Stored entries
----------

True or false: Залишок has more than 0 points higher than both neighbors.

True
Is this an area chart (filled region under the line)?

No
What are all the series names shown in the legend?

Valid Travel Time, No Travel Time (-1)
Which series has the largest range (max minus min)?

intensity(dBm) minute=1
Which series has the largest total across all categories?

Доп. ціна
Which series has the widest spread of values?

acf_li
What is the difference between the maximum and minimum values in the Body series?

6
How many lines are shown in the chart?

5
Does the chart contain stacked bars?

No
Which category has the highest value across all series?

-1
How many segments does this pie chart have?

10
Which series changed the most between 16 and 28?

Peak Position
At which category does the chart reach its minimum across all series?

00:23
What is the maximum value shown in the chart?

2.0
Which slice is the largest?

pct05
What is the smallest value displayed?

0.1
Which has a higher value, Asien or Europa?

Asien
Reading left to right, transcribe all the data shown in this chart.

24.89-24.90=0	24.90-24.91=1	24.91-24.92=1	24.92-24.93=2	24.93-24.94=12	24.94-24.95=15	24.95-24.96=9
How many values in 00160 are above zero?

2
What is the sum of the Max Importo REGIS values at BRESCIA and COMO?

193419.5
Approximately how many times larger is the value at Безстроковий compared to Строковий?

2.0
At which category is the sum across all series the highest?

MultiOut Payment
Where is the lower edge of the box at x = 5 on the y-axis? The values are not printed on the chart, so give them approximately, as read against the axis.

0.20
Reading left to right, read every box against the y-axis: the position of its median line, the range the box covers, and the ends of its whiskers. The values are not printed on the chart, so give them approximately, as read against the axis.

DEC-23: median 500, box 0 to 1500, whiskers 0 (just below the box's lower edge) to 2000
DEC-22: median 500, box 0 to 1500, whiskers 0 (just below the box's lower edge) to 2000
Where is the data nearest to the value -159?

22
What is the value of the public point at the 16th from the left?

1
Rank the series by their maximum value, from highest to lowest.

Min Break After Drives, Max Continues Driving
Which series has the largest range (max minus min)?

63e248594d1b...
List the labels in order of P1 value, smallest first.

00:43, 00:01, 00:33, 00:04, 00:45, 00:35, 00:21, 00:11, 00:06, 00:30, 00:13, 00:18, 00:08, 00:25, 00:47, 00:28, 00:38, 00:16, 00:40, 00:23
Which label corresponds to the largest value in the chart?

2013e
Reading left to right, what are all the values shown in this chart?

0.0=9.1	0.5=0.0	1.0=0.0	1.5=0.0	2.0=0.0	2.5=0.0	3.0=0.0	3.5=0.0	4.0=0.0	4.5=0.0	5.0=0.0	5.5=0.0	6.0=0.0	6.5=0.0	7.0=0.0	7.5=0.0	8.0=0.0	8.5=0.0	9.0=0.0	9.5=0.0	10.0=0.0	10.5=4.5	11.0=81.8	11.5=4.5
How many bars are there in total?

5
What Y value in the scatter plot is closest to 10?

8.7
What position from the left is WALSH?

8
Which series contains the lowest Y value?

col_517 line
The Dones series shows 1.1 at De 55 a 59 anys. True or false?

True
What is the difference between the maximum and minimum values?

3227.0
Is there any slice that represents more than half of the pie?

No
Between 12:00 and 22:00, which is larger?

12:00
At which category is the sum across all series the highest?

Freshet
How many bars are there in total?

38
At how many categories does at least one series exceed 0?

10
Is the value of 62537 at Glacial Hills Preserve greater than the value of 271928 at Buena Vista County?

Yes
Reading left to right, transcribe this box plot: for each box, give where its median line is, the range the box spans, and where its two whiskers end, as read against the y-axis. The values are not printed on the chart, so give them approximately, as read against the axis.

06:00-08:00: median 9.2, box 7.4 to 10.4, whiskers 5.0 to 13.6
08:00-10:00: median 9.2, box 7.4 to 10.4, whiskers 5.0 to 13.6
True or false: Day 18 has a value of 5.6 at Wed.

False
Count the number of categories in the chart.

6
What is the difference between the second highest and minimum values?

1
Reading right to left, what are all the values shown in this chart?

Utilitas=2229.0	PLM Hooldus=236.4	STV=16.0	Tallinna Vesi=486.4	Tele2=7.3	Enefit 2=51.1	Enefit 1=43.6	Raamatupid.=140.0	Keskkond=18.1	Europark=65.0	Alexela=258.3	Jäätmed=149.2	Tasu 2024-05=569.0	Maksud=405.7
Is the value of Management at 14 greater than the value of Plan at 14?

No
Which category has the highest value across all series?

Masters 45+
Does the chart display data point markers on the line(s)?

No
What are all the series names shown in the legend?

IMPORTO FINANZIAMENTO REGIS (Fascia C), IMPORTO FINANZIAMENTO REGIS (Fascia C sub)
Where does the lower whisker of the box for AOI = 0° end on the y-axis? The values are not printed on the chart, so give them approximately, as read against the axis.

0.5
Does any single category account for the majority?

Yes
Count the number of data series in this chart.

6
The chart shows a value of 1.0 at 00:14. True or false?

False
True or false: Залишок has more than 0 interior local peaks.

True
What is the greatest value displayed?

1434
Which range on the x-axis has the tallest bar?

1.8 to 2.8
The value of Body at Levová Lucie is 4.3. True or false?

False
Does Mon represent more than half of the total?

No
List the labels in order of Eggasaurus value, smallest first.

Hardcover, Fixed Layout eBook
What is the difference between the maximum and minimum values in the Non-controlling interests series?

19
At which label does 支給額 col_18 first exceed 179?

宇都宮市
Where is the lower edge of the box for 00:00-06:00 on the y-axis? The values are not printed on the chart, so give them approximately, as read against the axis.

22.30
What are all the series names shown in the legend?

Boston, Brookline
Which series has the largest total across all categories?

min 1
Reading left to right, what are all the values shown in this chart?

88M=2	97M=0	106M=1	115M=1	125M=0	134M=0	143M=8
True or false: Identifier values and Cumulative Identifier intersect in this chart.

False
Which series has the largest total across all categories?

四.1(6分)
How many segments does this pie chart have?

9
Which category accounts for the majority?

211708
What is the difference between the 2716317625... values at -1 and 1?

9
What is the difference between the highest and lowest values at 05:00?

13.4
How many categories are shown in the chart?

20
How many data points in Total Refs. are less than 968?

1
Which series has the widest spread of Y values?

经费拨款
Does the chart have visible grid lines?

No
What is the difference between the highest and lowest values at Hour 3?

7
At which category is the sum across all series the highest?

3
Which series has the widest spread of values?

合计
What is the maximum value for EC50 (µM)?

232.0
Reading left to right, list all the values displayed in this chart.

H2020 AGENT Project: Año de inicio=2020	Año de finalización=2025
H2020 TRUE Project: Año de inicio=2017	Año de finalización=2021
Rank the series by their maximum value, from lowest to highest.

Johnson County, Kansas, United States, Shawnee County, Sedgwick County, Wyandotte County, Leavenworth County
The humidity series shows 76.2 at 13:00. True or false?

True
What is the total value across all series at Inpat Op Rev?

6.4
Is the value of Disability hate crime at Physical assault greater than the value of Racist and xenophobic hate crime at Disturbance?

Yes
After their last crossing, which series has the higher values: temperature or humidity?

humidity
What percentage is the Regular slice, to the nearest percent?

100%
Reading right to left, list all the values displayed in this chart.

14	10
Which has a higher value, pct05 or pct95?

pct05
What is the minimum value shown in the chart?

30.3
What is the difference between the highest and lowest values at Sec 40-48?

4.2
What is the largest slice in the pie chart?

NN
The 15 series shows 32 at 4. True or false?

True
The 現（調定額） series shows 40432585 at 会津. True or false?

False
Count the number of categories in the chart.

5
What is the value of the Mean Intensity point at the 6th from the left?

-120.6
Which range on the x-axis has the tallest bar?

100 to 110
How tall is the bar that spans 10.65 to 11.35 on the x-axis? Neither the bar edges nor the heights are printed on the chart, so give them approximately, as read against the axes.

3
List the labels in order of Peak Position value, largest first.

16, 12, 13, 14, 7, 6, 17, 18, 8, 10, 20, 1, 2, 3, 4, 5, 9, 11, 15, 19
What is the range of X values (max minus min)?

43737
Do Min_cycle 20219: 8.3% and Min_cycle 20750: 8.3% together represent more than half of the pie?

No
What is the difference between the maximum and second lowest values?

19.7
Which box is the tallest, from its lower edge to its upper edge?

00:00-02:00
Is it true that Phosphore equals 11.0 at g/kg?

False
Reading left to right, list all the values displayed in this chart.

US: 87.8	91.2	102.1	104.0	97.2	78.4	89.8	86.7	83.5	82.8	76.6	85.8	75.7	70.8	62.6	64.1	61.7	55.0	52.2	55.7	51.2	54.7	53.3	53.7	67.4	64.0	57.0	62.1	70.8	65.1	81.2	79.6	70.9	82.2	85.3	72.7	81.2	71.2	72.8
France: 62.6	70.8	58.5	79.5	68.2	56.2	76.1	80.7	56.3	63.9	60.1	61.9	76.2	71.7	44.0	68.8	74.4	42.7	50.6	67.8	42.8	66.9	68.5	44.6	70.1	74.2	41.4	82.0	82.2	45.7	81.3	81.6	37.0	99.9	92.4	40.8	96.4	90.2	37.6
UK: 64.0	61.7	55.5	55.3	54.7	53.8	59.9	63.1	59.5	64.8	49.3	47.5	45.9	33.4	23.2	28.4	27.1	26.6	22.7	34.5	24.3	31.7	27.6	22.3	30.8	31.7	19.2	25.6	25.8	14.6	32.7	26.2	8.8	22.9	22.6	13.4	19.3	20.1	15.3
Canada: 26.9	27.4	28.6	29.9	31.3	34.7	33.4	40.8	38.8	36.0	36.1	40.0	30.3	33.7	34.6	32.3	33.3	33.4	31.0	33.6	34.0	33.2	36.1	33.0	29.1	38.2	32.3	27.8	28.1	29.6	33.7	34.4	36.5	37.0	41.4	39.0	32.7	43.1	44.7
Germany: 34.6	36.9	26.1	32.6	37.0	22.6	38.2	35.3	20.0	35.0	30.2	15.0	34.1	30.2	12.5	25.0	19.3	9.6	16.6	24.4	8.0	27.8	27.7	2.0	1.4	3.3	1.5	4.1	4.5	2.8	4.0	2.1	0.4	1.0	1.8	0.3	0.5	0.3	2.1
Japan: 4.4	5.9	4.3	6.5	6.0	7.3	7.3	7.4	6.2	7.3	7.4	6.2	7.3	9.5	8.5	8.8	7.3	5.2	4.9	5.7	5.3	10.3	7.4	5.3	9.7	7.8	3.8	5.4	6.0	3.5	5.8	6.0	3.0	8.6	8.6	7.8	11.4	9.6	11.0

----------

TASK INSTRUCTIONS:
Turn the stretch from the line containing "col_517 line" through the line containing "Between 12:00 and 22:00, which is larger?" into a JSON list of strings. Give one string per line and leave out blank lines.

EXERCISE SOLUTION:
[
  "col_517 line",
  "The Dones series shows 1.1 at De 55 a 59 anys. True or false?",
  "True",
  "What is the difference between the maximum and minimum values?",
  "3227.0",
  "Is there any slice that represents more than half of the pie?",
  "No",
  "Between 12:00 and 22:00, which is larger?"
]